Keep in mind that any organization has a number of taxonomies, not just one. There are taxonomies for roles and titles, physical locations, product ordering schemas, manufacturing bills of materials, and so on. When they function properly, these taxonomies provide a method for keeping information straight and seeing how things interact during the course of business operations. These taxonomies are usually independent of each other until the corporate culture determines how they fit together and what priority each has.
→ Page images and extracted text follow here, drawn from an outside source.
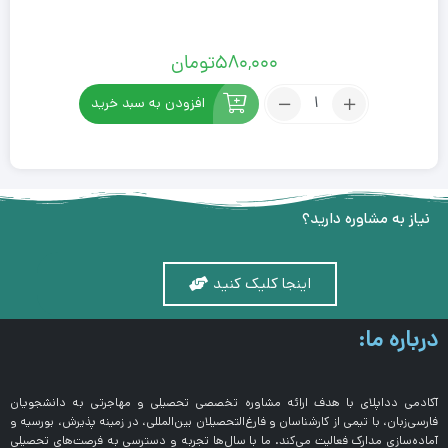
580,000
تومان
افزودن به سبد خرید
نیاز به مشاوره دارید؟
اینجا کلیک کنید
درباره ما:
آکادمی دداپلای با هدف ارائه مشاوره تخصصی تحصیلی و مهاجرتی به دانشجویان
فارسی‌زبان، با تیمی از کارشناسان و فارغ‌التحصیلان بین‌المللی، در زمینه پذیرش، بورسیه و
آماده‌سازی مدارک فعالیت می‌کند. ما با سال‌ها تجربه و دسترسی به فرصت‌های تحصیلی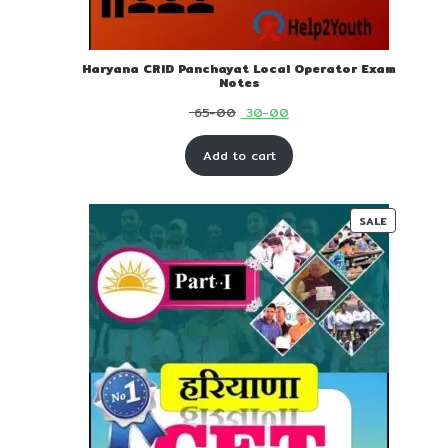
Haryana CRID Panchayat Local Operator Exam
Notes
Original
Current
65-00
30-00
price
price
Add to cart
was:
is:
₹ 65-
₹ 30-
00.
00.
PRODUC
SALE
ON
SALE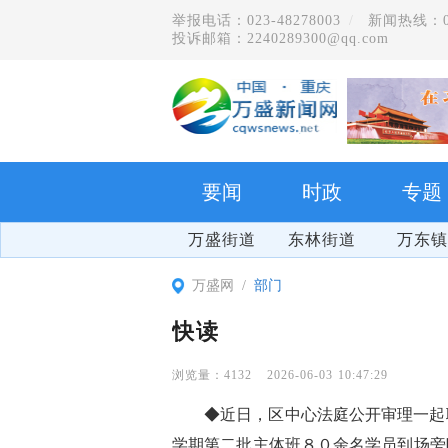
举报电话：023-48278003
新闻热线：023
投诉邮箱：2240289300@qq.com
要闻
时政
专题
万盛街道
东林街道
万东镇
万盛网
部门
快读
4132
2026-06-03 10:47:29
◆近日，区中心法庭公开审理一起
学期第二批主体班８０余名学员到场旁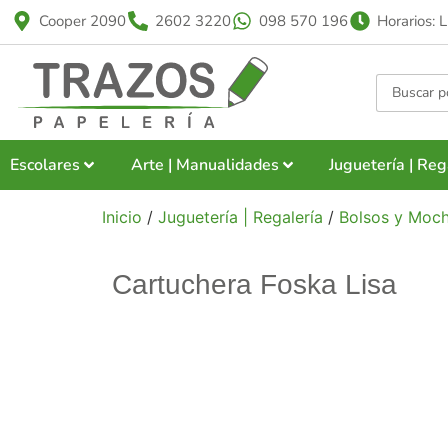
Cooper 2090
2602 3220
098 570 196
Horarios: 
Escolares
Arte | Manualidades
Juguetería | Reg
Inicio
/
Juguetería | Regalería
/
Bolsos y Moch
Cartuchera Foska Lisa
Increasingly one hears anecdotes and stories about SharePoint implementations that went well for three-to-six months but then stopped working properly. Upon review it is usually found that a few fundamental mistakes were made on deployment that led to failure, and that the only remedy is to essentially decommission the existing deployment and redeploy the way things "should have been done" in the first place. Every failure story I've ever heard in relation to SharePoint had nothing to do with the technology itself. Rather it had to do with a lack of homework and planning up front by the leadership in the organization. It wasn't even a failure by IT in most cases, but a fundamental mis-understanding and erroneous expectations on the part of the senior leadership team. My workshops are intended to correct this fundamental misunderstanding by putting business and technology leadership on the same page (and in the same room for two day).
Before you can begin designing your role, site, navigation, and document taxonomies you need to establish your "Top-Level" taxonomy as the overall organizing principle for information storage and management. This is one of many terms I've coined in an effort to communicate new ideas to new audiences, but what kind of taxonomy is this? What I've been calling a top-level taxonomy is actually a "POLICY TAXONOMY" and not a document taxonomy. It has to do with groups of corporate policies and the documents associated with them. So, step one is to create a clear taxonomy of corporate policies that will govern the supporting polices and best practices that bring order to the SharePoint environment.
This POLICY TAXONOMY absolutely CAN'T be created or maintained by IT. It is a whole-business taxonomy that organizes how everyone thinks about the information being managed. Everything from roles to approval workflows find their foundation in the POLICY TAXONOMY.
So the POLICY TAXONOMY must be created and maintained by a small Governance Board composed of policy-setters from various stakeholder organizations across the organization. This is why my Governance and Taxonomy Workshop can be so valuable. We get the policy-setters or their designates together and arrive at a POLICY TAXONOMY that enables everyone to understand the key management issues involved in keeping up and maintaining the information within a SharePoint environment.
The POLICY TAXONOMY also provides a test case for the Governance Board to use in learning how to function together in guiding business policies that govern information contained within SharePoint.